I was worried about Nixon, and I was really, really sick. I kept throwing up and I was so dizzy. The magnesium had gotten to me. Ugh. They told me I had to move rooms. They got me into a wheelchair and then walked away. I remember yelling at them that I was passing out and then I did. And then I puked. They handed me a pair of socks for the baby. Bad timing. I thought they were jerks at that point. Now I know they were just very crowded. But still. Jerks.

In the new room I discovered I had to go back on magnesium for another day and they had to replace the catheter they had already removed. I remember a conversation with my doctor at 3 a.m. where I was so angry at him and begged him to take me off this awful medicine. They did reflex tests and nothing. I couldn’t think. I was limp and I couldn’t hold my baby. Worse, I still couldn’t feed him. We hadn’t bonded. I didn’t know him and he didn’t know me. Tyler was the only parent available to him. He did amazing, but that’s a tough spot to be. That was a very rough night for all of us.


Things got better. Everything got better. Day by day we learned. And now, we have Nixon. Quite literally the happiest baby on the block. He is so awesome. So smart. So cute.

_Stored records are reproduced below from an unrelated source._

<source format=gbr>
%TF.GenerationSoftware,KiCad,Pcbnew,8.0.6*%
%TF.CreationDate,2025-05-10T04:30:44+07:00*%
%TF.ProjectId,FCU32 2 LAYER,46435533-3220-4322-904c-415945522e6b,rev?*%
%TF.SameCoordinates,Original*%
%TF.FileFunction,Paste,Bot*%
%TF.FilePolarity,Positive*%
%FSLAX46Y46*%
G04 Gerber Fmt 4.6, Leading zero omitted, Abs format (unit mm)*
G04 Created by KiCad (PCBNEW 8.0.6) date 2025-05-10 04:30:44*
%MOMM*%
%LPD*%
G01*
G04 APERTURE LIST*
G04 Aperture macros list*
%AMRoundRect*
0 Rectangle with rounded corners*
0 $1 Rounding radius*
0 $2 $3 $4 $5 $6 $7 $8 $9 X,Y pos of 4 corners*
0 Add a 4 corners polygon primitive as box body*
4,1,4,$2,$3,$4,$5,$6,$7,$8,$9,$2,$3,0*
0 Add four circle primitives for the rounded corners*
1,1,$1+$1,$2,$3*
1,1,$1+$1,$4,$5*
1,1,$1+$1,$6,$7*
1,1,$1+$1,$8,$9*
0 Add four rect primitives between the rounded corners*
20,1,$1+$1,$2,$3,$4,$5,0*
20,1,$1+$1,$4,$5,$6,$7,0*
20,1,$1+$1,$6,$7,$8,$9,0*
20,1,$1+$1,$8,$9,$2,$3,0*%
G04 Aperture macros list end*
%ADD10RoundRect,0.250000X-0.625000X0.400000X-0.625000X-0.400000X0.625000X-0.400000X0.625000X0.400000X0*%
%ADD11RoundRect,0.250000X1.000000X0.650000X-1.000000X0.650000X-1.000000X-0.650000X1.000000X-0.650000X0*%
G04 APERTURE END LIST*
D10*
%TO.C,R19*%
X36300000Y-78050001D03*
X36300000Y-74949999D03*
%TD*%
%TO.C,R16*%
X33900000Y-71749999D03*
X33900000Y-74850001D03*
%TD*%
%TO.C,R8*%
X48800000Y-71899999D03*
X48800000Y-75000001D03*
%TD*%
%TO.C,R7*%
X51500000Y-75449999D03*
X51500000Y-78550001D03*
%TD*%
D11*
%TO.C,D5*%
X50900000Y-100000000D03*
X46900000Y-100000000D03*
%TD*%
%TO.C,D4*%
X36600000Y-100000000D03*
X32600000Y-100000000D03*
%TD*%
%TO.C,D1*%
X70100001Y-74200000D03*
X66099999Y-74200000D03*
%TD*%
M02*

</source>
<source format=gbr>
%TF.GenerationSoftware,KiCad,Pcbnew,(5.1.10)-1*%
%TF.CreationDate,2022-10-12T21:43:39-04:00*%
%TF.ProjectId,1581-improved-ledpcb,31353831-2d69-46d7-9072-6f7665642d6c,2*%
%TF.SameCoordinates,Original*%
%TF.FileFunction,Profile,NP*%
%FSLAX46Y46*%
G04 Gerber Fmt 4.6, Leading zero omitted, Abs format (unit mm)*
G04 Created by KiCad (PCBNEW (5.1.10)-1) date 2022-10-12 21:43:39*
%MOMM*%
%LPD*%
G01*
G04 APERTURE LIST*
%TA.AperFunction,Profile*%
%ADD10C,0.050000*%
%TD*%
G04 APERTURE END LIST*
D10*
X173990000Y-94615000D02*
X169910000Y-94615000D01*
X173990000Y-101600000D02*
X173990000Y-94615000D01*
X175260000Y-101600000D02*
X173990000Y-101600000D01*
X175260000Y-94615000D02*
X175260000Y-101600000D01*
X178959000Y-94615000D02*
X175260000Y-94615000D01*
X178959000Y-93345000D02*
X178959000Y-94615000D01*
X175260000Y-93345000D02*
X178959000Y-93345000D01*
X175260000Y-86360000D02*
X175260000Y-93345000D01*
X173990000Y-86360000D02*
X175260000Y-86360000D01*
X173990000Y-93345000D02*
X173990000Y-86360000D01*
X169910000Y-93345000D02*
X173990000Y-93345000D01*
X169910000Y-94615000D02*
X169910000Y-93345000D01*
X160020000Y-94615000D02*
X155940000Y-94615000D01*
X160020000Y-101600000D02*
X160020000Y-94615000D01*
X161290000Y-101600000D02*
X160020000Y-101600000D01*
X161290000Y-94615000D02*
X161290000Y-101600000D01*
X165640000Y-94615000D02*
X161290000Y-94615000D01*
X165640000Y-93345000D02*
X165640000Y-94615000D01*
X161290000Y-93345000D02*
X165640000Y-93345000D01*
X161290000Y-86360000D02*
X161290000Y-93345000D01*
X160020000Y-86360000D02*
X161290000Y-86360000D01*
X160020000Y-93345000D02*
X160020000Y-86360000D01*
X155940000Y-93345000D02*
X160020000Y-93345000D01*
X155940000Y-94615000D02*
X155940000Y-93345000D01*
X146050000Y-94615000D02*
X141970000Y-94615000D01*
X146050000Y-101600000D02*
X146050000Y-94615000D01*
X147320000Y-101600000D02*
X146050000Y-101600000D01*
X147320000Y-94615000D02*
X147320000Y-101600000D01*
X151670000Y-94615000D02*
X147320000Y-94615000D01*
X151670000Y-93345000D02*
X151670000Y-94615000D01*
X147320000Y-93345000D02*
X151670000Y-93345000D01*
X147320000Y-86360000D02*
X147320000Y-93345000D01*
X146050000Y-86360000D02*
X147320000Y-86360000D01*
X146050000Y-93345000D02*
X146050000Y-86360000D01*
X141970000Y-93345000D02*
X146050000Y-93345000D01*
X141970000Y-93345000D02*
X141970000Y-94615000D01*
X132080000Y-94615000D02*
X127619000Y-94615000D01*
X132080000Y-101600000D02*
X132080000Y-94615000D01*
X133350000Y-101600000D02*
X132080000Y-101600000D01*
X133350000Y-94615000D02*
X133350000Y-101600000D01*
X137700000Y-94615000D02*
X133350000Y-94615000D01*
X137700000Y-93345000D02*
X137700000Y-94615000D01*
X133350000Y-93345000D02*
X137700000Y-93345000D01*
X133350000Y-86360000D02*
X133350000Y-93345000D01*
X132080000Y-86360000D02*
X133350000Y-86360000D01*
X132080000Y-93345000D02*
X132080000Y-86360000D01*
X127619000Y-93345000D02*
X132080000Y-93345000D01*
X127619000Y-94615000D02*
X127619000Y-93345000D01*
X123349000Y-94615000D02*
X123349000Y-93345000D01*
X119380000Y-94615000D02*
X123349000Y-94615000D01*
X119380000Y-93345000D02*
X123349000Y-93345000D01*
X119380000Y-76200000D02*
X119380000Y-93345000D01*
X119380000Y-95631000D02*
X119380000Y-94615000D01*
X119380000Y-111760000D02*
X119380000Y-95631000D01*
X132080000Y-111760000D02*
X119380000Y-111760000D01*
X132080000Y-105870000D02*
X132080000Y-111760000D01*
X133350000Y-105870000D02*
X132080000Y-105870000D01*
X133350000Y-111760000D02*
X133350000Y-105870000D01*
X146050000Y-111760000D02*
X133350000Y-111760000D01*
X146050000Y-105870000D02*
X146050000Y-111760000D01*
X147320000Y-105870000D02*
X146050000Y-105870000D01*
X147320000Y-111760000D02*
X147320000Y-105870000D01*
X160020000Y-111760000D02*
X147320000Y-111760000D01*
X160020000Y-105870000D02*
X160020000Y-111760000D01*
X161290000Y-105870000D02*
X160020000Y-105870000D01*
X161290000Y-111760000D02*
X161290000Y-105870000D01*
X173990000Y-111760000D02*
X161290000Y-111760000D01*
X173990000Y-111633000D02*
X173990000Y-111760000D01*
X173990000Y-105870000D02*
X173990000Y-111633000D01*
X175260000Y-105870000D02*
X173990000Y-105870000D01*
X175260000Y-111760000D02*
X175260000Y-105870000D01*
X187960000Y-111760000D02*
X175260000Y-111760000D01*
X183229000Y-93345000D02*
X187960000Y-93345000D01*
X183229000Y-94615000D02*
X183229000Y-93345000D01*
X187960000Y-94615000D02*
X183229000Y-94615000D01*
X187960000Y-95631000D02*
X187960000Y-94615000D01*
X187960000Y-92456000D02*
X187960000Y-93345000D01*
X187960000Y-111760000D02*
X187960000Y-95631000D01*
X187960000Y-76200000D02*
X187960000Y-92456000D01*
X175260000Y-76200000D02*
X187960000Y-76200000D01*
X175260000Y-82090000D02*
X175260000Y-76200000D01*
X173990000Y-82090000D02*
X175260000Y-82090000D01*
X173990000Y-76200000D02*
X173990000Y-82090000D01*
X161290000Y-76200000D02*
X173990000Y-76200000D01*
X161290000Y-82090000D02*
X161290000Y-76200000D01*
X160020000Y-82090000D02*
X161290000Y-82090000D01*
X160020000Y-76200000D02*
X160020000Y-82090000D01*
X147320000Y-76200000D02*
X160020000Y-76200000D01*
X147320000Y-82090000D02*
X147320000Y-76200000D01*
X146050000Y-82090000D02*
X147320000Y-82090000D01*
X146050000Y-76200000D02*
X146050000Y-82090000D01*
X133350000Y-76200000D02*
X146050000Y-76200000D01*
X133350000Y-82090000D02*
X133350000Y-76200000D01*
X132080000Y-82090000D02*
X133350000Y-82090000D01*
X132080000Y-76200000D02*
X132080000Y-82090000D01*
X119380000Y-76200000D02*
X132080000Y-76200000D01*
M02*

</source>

So funny. And right now he’s growling at me and hitting my hands. Looks like he’s up from his nap. Time to play!


Tuesday, July 2, 2013

Breathing

In. out. In. Out. I’m quite certain my very favorite sound in the world is the sound of my baby peacefully sleeping. I turn the monitor on high and just listen. And breath. When he wakes he moves constantly and everywhere. While so fun to watch, I love the calm. I love his breathing.

Nixon turns one tomorrow. He is not quite so little anymore. I look back, I see what we’ve become. He, an amazing child, me, a mother, Tyler, a father. We, a family.

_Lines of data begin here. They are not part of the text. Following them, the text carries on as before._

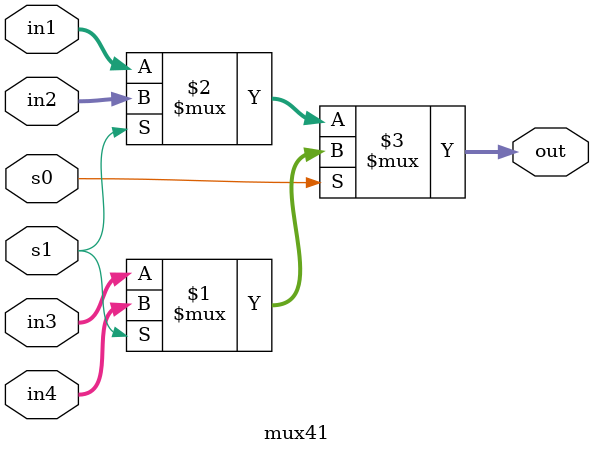
<source format=v>
module mux41( in1, in2, in3 ,in4 , out , s0, s1);
input [1:0]in1, in2, in3, in4;
output  [1:0]out;
input s0,s1;

assign out = s0? ( s1? in4 : in3  ) : ( s1? in2 : in1);
endmodule 
</source>
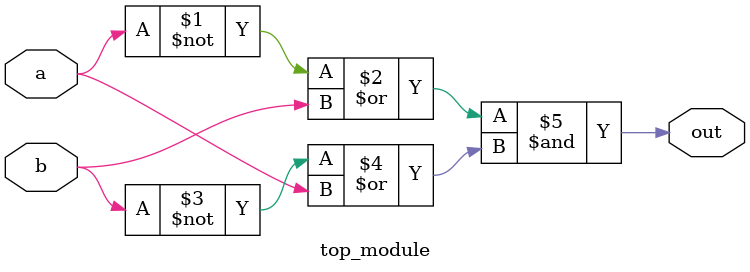
<source format=v>
module top_module( 
    input a, 
    input b, 
    output out );
    assign out = ((~a)|b)&((~b)|a) ;
endmodule
</source>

The day before Nixon’s arrival, I was placed on bedrest. I had been to the hospital the night before with some pain under my ribs, and they were testing me for preeclampsia, but I wasn’t concerned. I had every intention of returning to work the following day. I had items on my “to do” list and was looking forward to walking around at the carnival below my building during lunch. I never made it back. I never sat in that chair, I never said goodbye to those people. I won’t lie and say that was easy. It was so hard. That life was gone so fast.

The evening before Nixon was born, we returned to the hospital where we learned the results of the tests. We were told I would be induced the following morning. Three weeks early. I began to cry. I was so very, very sad. I am a planner to the core, but I didn’t want to plan this. I wanted the rush, the water-breaking, speed to the hospital, wheelchair ride to the elevator rush. I also wanted a healthy baby and knew the closer to due date that better. I was scared.

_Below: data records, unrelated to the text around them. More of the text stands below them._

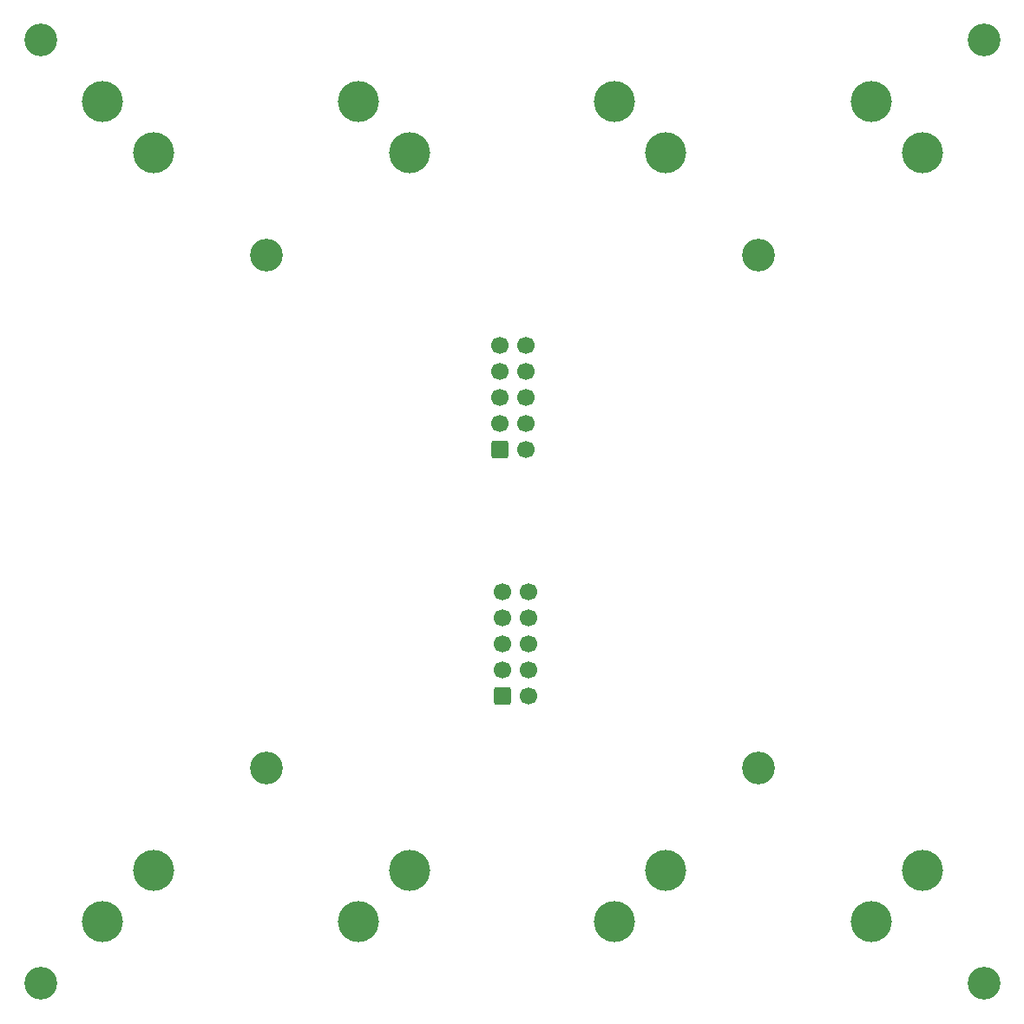
<source format=gts>
G04 #@! TF.GenerationSoftware,KiCad,Pcbnew,(7.0.0)*
G04 #@! TF.CreationDate,2023-05-18T23:41:24+02:00*
G04 #@! TF.ProjectId,Fad_1,4661645f-312e-46b6-9963-61645f706362,rev?*
G04 #@! TF.SameCoordinates,Original*
G04 #@! TF.FileFunction,Soldermask,Top*
G04 #@! TF.FilePolarity,Negative*
%FSLAX46Y46*%
G04 Gerber Fmt 4.6, Leading zero omitted, Abs format (unit mm)*
G04 Created by KiCad (PCBNEW (7.0.0)) date 2023-05-18 23:41:24*
%MOMM*%
%LPD*%
G01*
G04 APERTURE LIST*
G04 Aperture macros list*
%AMRoundRect*
0 Rectangle with rounded corners*
0 $1 Rounding radius*
0 $2 $3 $4 $5 $6 $7 $8 $9 X,Y pos of 4 corners*
0 Add a 4 corners polygon primitive as box body*
4,1,4,$2,$3,$4,$5,$6,$7,$8,$9,$2,$3,0*
0 Add four circle primitives for the rounded corners*
1,1,$1+$1,$2,$3*
1,1,$1+$1,$4,$5*
1,1,$1+$1,$6,$7*
1,1,$1+$1,$8,$9*
0 Add four rect primitives between the rounded corners*
20,1,$1+$1,$2,$3,$4,$5,0*
20,1,$1+$1,$4,$5,$6,$7,0*
20,1,$1+$1,$6,$7,$8,$9,0*
20,1,$1+$1,$8,$9,$2,$3,0*%
G04 Aperture macros list end*
%ADD10C,3.200000*%
%ADD11C,4.000000*%
%ADD12RoundRect,0.250000X-0.600000X-0.600000X0.600000X-0.600000X0.600000X0.600000X-0.600000X0.600000X0*%
%ADD13C,1.700000*%
G04 APERTURE END LIST*
D10*
X154000000Y-65000000D03*
X154000000Y-115000000D03*
D11*
X145000000Y-125000000D03*
X140000000Y-50000000D03*
X140000000Y-130000000D03*
X145000000Y-55000000D03*
D10*
X106000000Y-115000000D03*
D11*
X170000000Y-125000000D03*
X165000000Y-50000000D03*
X165000000Y-130000000D03*
X170000000Y-55000000D03*
D10*
X106000000Y-65000000D03*
D11*
X120000000Y-125000000D03*
X115000000Y-50000000D03*
X115000000Y-130000000D03*
X120000000Y-55000000D03*
X95000000Y-125000000D03*
X90000000Y-50000000D03*
X90000000Y-130000000D03*
X95000000Y-55000000D03*
D10*
X176000000Y-44000000D03*
X84000000Y-136000000D03*
X84000000Y-44000000D03*
X176000000Y-136000000D03*
D12*
X128753500Y-83968000D03*
D13*
X131293500Y-83968000D03*
X128753500Y-81428000D03*
X131293500Y-81428000D03*
X128753500Y-78888000D03*
X131293500Y-78888000D03*
X128753500Y-76348000D03*
X131293500Y-76348000D03*
X128753500Y-73808000D03*
X131293500Y-73808000D03*
D12*
X129000000Y-108000000D03*
D13*
X131540000Y-108000000D03*
X129000000Y-105460000D03*
X131540000Y-105460000D03*
X129000000Y-102920000D03*
X131540000Y-102920000D03*
X129000000Y-100380000D03*
X131540000Y-100380000D03*
X129000000Y-97840000D03*
X131540000Y-97840000D03*
M02*

</source>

We went home at 11. We finished packing our bags. We called our parents. We prayed. We slept in, took a shower, then Tyler made waffles. Our neighbor took a few pictures, then we drove slowly to the hospital singing, “Hey I just met you and this is crazy, but here’s my number, so call me maybe!” – that song. With Tyler doing the actions from the YouTube video we’d just watched. I laughed. He always knows how to help.


We walked in, hand in hand. We picked up the phone and I said, “I’m here to have a baby today.” They beeped us in and we were on our way.